DATA SECTION >>

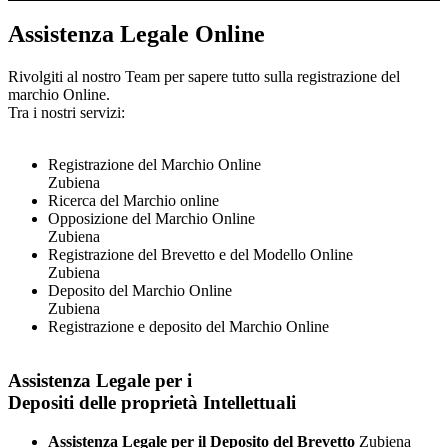
Assistenza Legale Online
Rivolgiti al nostro Team per sapere tutto sulla registrazione del
marchio Online.
Tra i nostri servizi:
Registrazione del Marchio Online
Zubiena
Ricerca del Marchio online
Opposizione del Marchio Online
Zubiena
Registrazione del Brevetto e del Modello Online
Zubiena
Deposito del Marchio Online
Zubiena
Registrazione e deposito del Marchio Online
Assistenza Legale per i
Depositi delle proprietà Intellettuali
Assistenza Legale per il Deposito del Brevetto
Zubiena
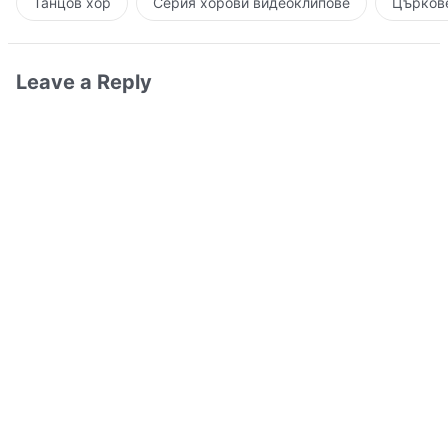
Танцов хор
Серия хорови видеоклипове
Църкове
Leave a Reply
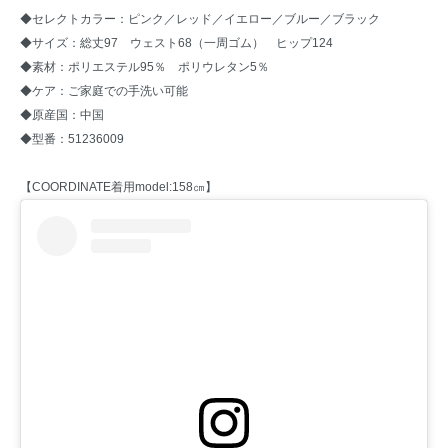
◆セレクトカラー：ピンク／レッド／イエロー／ブルー／ブラック
◆サイズ：総丈97 ウェスト68（一周ゴム） ヒップ124
◆素材：ポリエステル95％ ポリウレタン5％
◆ケア：ご家庭での手洗い可能
◆原産国：中国
◆型番：51236009
【COORDINATE着用model:158㎝】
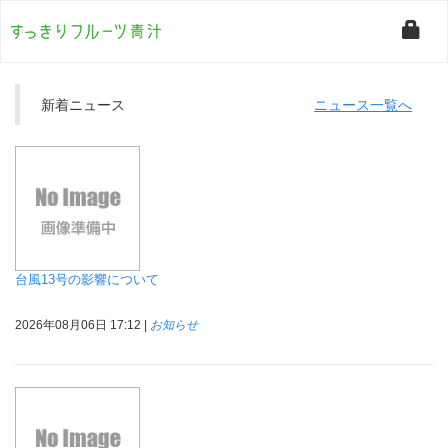
新着ニュース
ニュース一覧へ
台風13号の影響について
2026年08月06日 17:12 |
お知らせ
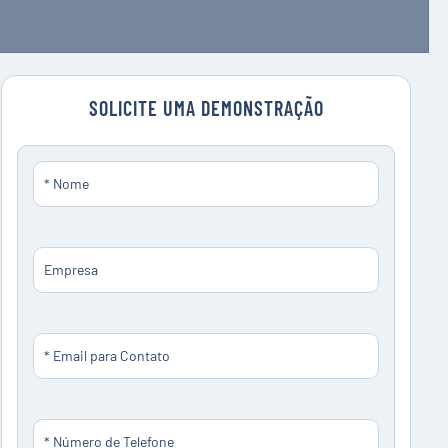
SOLICITE UMA DEMONSTRAÇÃO
Nome
*
Empresa
E-
*
mail
Telefone
*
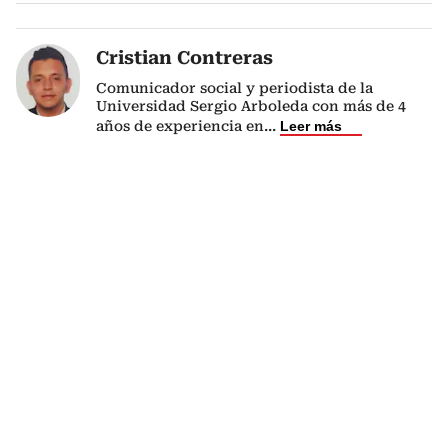
Cristian Contreras
Comunicador social y periodista de la
Universidad Sergio Arboleda con más de 4
años de experiencia en
...
Leer más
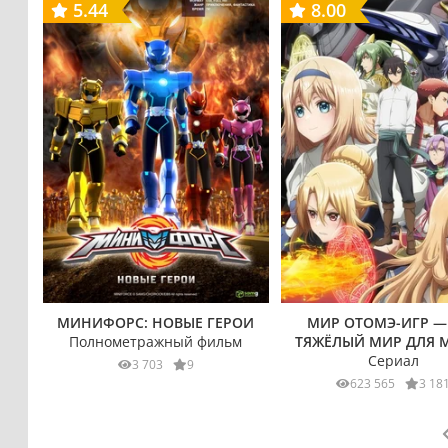
5.44
8.00
МИНИФОРС: НОВЫЕ ГЕРОИ
МИР ОТОМЭ-ИГР —
Полнометражный фильм
ТЯЖЁЛЫЙ МИР ДЛЯ 
Сериал
3 703
9
623 565
3 18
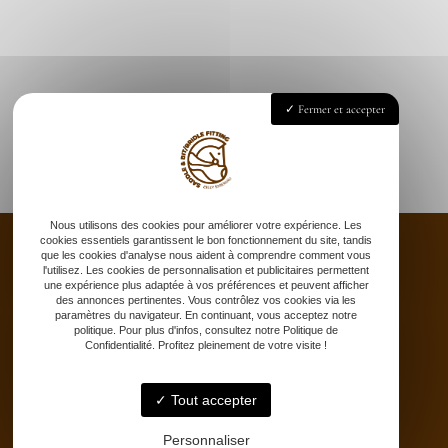
Fermer et accepter
Nous utilisons des cookies pour améliorer votre expérience. Les
cookies essentiels garantissent le bon fonctionnement du site, tandis
que les cookies d'analyse nous aident à comprendre comment vous
l'utilisez. Les cookies de personnalisation et publicitaires permettent
une expérience plus adaptée à vos préférences et peuvent afficher
Accueil
des annonces pertinentes. Vous contrôlez vos cookies via les
paramètres du navigateur. En continuant, vous acceptez notre
Saddle fitting
politique. Pour plus d'infos, consultez notre Politique de
Confidentialité. Profitez pleinement de votre visite !
Bit fitting
Selle sur-mesure
Stages
Tout accepter
Partenaires
Personnaliser
Catalogue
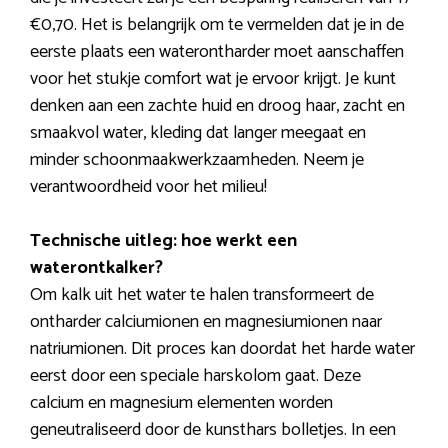
€0,70. Het is belangrijk om te vermelden dat je in de
eerste plaats een waterontharder moet aanschaffen
voor het stukje comfort wat je ervoor krijgt. Je kunt
denken aan een zachte huid en droog haar, zacht en
smaakvol water, kleding dat langer meegaat en
minder schoonmaakwerkzaamheden. Neem je
verantwoordheid voor het milieu!
Technische uitleg: hoe werkt een
waterontkalker?
Om kalk uit het water te halen transformeert de
ontharder calciumionen en magnesiumionen naar
natriumionen. Dit proces kan doordat het harde water
eerst door een speciale harskolom gaat. Deze
calcium en magnesium elementen worden
geneutraliseerd door de kunsthars bolletjes. In een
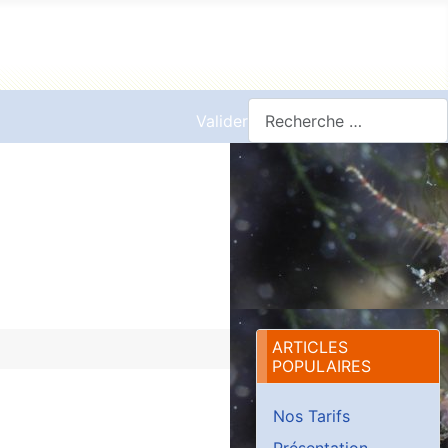
Valider
ARTICLES
POPULAIRES
Nos Tarifs
Présentation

PROBLEM >>
Looking at the material above, count the lines containing the string "notre" and reply with the count alone.

RESPONSE BELOW >>
2